It's time for another edition of superfood spotlight and today we are looking at the health benefits of eating kale, the leafy green, cruciferous vegetable which is related to both brocolli and brussell sprouts. We all know that including plenty of leafy green vegetables like kale is good for us. This is due to their abundance of natural compounds called phytonutrients which have a detoxifying, cleansing, and protective effect on our genes, out of all the leafy green vegetables kale stands out as one of the most potent superfoods out there.
Below is a summary of some of the scientifically backed benefits of eating kale and how the superfood nutrients held within them leaves can improve your health. To get the best from kale we recommend consuming both raw (in smoothies like our green beast) and cooked kale. This is because cooking damages some of the most potent compounds within the kale for beneficial changes to your genes, but on the flipside cooking it makes it easier to absorb some of the key minerals in the kale, this is why its best to have both!

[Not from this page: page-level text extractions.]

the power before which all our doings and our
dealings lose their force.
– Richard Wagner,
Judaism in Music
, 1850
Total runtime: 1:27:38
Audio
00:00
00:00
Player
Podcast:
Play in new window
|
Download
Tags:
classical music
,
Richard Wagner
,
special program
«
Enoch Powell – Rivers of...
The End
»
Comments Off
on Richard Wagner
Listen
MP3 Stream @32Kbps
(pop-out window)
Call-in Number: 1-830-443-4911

The Health Benefits of Eating Kale
Kale is packed full of essential vitamins A,C, and K with 1000% more vitamin c in a cup of cooked kale than in spinach! Kale is also very rich in magnesium which is absolutely crucial for proper production and use of energy at a cellular level as well as DNA repair. Despite being so important for healthy cells magnesium is one of the most commonly deficient minerals in humans with 45% of U.S citizens not meeting the required amount of magnesium for optimal functioning. If you are an athlete or someone who likes to exercise often your need for magnesium can be up to 10% more than that of a sedentary person.
Kale Improves Eye Health
The benefits of eating kale on eye health are significant. This is due to two carotenoids called Lutein and Zeaxanthin which are abundant in kale and have been shown to act as UV protection from excessive sun exposure which can cause degeneration of sight and cataracts. A study in to the power of these two natural carotenoids showed a 22% lower risk of cataracts when consuming a lutein rich diet. These two carotenoids are also very protective to the heart and its arteries. Those who eat a diet rich in lutein and zeaxzanthin have a five time reduced risk of developing atherosclerosis. This makes a diet rich in kale a great way to protect your heart and sight, especially for those genetically predispositioned to these issues.

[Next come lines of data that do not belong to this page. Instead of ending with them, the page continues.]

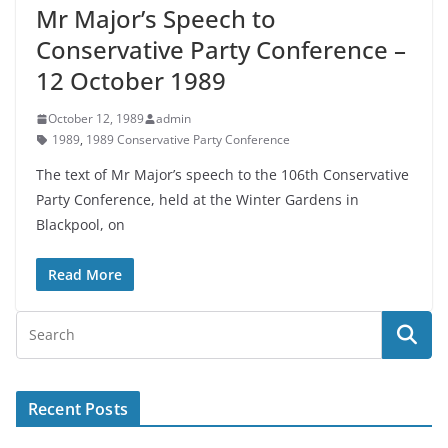
Mr Major’s Speech to
Conservative Party Conference –
12 October 1989
October 12, 1989
admin
1989
,
1989 Conservative Party Conference
The text of Mr Major’s speech to the 106th Conservative
Party Conference, held at the Winter Gardens in
Blackpool, on
Read More
Recent Posts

Kale Protects Against Cancer
Kale and other vegetables in its family have been heavily studied for their ability to protect against a wide range of cancers by stimulating our bodies to produce anti cancer enzymes. This is due to some difficult to pronounce compounds called isothiocyanates, but don't worry about the name, it is the amazing benefits these compounds have on our health which we are interested in. When you eat raw kale you get a ton of these isothiocyanates which have been shown to epigenetically alter your genes in a way that protects against cancer. What this means in simple terms is that isothiocyanates turn off genes which turn cells in to active carcinogens (cancer causing) and turns on genes which express enzymes that detoxify, and repair carcinogenic damage (cancer preventing). So by eating a diet rich in kale you can have a direct effect on the expression of your genes in relation to cancer cells and many other harmful environmental factors on out bodies.
Eat Your Kale
Eating kale for the benefits above alone should be enough to convince you to regularly include this superfood in your diet. Along with incredible protective effects and the ability to epigenetically change your genes in favour of preventing many degenerative diseases like cancer and heart disease kale is a fantastic source of key vitamins and minerals. It is also a great way to increase the amount of fibre in your diet which your digestive tract will love you for.
Whatever your reason, if you want to eat foods which have a direct benefit on your health then in our opinion you should be eating kale, and lots of it.